Mario Palombi, il Fatto Quotidiano 23/8/2013, 23 agosto 2013
SAN MARIO MAURO TENTA IL MIRACOLO: SALVARE SILVIO
Essendo nato a San Giovanni Rotondo, Mario Mauro ha una certa naturale dimestichezza col miracoloso. Non è un caso, dunque, che ieri più che parlare profetasse dall’altrove a mezzo stampa. Su Avvenire, il quotidiano dei vescovi, com’è giusto: “Una soluzione politica è quella che io propongo: amnistia e indulto. Come nel dopoguerra, con l’amnistia Togliatti. Ricordo poi il caso del partigiano comunista pluriomicida Francesco Moranino, per il quale ci fu bisogno di una seconda amnistia, nel 1968, e divenne anche parlamentare”. Nel delirio mistico può infatti capitare di confondere le stimmate di San Pio con le occhiaie di Silvio Berlusconi e una regolare condanna in Cassazione con la fine della guerra civile. Succede. D’altronde, il nostro, è felicemente ministro della Difesa e un qualche cedimento alle fantasie d’armi è quasi scusabile: lui, sempre così sobrio e misurato, qualche giorno fa s’è perfino fatto calare da un elicottero dritto sul ponte della Fenice.

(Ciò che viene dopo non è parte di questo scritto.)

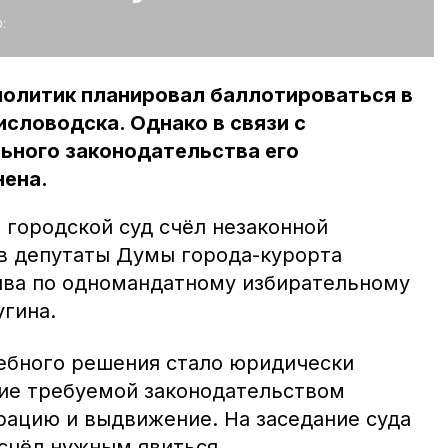
:
политик планировал баллотироваться в
словодска. Однако в связи с
ьного законодательства его
нена.
 городской суд счёл незаконной
в депутаты Думы города-курорта
ыва по одномандатному избирательному
угина.
ебного решения стало юридически
ие требуемой законодательством
рацию и выдвижение. На заседание суда
 счёл нужным явиться.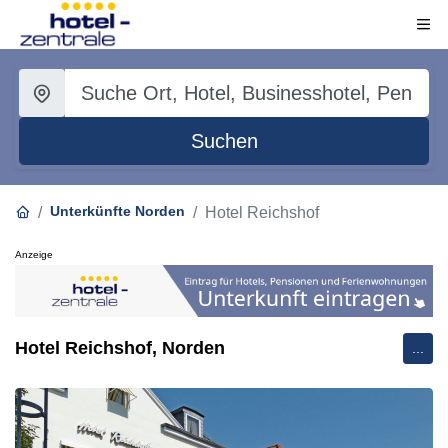
Suchen
Unterkünfte Norden
Hotel Reichshof
Anzeige
Hotel Reichshof, Norden
...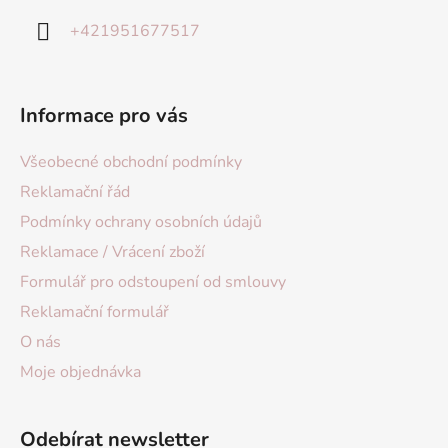
+421951677517
Informace pro vás
Všeobecné obchodní podmínky
Reklamační řád
Podmínky ochrany osobních údajů
Reklamace / Vrácení zboží
Formulář pro odstoupení od smlouvy
Reklamační formulář
O nás
Moje objednávka
Odebírat newsletter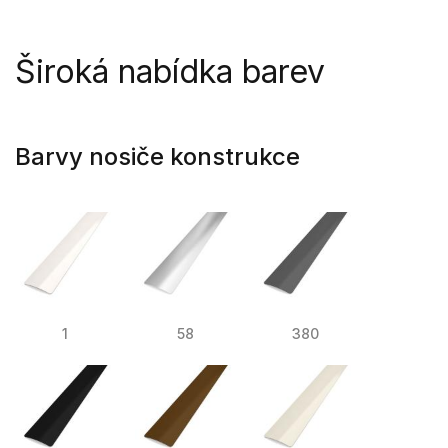
Široká nabídka barev
Barvy nosiče konstrukce
1
58
380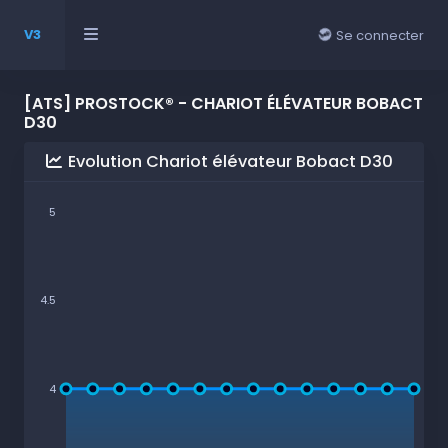
V3
Se connecter
[ATS] PROSTOCK® - CHARIOT ÉLÉVATEUR BOBACT
D30
Evolution Chariot élévateur Bobact D30
5
4.5
4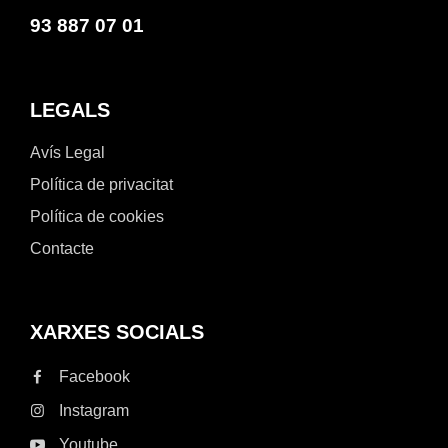
93 887 07 01
LEGALS
Avís Legal
Política de privacitat
Política de cookies
Contacte
XARXES SOCIALS
Facebook
Instagram
Youtube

LA NOTIZIA, però, è un’altra: mentre Scelta civica continua a chiedere una rapida applicazione della legge Severino (ieri il capogruppo in Senato Susta), con la sua intervista mistica il figliol prodigo torna a casa. Mario Mauro, infatti, ciellino capace di 35 interventi in 15 anni al meeting di Rimini, è stato per tutta la sua carriera politica la faccia presentabile del berlusconismo in Europa. Forse è per questo che pochi, in Italia, sanno chi sia. Cinquantadue anni, sposato, padre di due figli, passa infanzia e adolescenza a Foggia: “Sermoneggiava nel cortile o all’uscita di scuola di complessi ideali comunitari e religiosi e la sola cosa che gli uditori capivano è che avrebbe fatto strada”, ha scritto Giancarlo Perna sul Giornale. Approda a Milano per l’università – laurea in Lettere alla Cattolica – e lì, siamo negli anni Ottanta, fa l’incontro che gli cambierà la vita: conosce Roberto Formigoni. I due di Cl saranno sempre vicini: in politica il Celeste, nell’impresa – e ai vertici della Compagnia delle Opere – l’attuale ministro. Il servizio berlusconiano di Mario Mauro comincia solo nel 1999, quando arriva a Strasburgo candidato da Forza Italia ed eletto dalle truppe cielline lombarde. Milano ormai è la sua città, Foggia solo un ricordo sbiadito in cui vive il fratello Mauro, militante vendoliano.
In Europa, il sobrio e cattolicissimo Mario Mauro tiene i contatti col Ppe: è la faccia rispettabile dell’ex Cavaliere, l’unico berluscones che dà del tu ai pesi massimi del popolarismo europeo e può ambire addirittura alla presidenza dell’Europarlamento (nel 2009 la perde per un soffio).
POLITICAMENTE è un conservatore tendente al reazionario: magnificatore della Thatcher delle Falkland, gran nemico di ogni giurisdizione gay friendly, s’è battuto per le radici cristiane dell’Europa e sostiene che la bandiera Ue sia un simbolo cristiano (“il blu è il manto del colore della notte di Maria e le 12 stelle sono la corona dell’apocalisse”). Gli è piaciuta assai la nuova Costituzione ungherese (“un testo all’avanguardia”) bocciata dal Consiglio d’Europa come “autoritaria” e “antidemocratica”.
Faccende di contorno rispetto all’amore per Silvio. Quando in Europa il nostro premier è ormai una barzelletta per la vicenda Ruby, il nostro – con Formigoni, Lupi, etc. – scrive una lettera ai cattolici consigliando di “non cadere nella trappola del moralismo e della gogna mediatica”. Nel 2012, però, i suoi amici del Ppe gli fanno capire che Berlusconi è il passato e il nostro sceglie Monti denunciando la “deriva populista” del Pdl e il “tragico errore” della ricandidatura del capo. Le larghe intese gli regalano il ministero della Difesa (invece dell’agognata Università), lui lo prende e subito diventa un pasdaran degli F-35: “Armare la pace per amare la pace”, ha buttato lì. “Combattere per la pace è come fottere per la verginità”, recitava invece un antico slogan pacificista.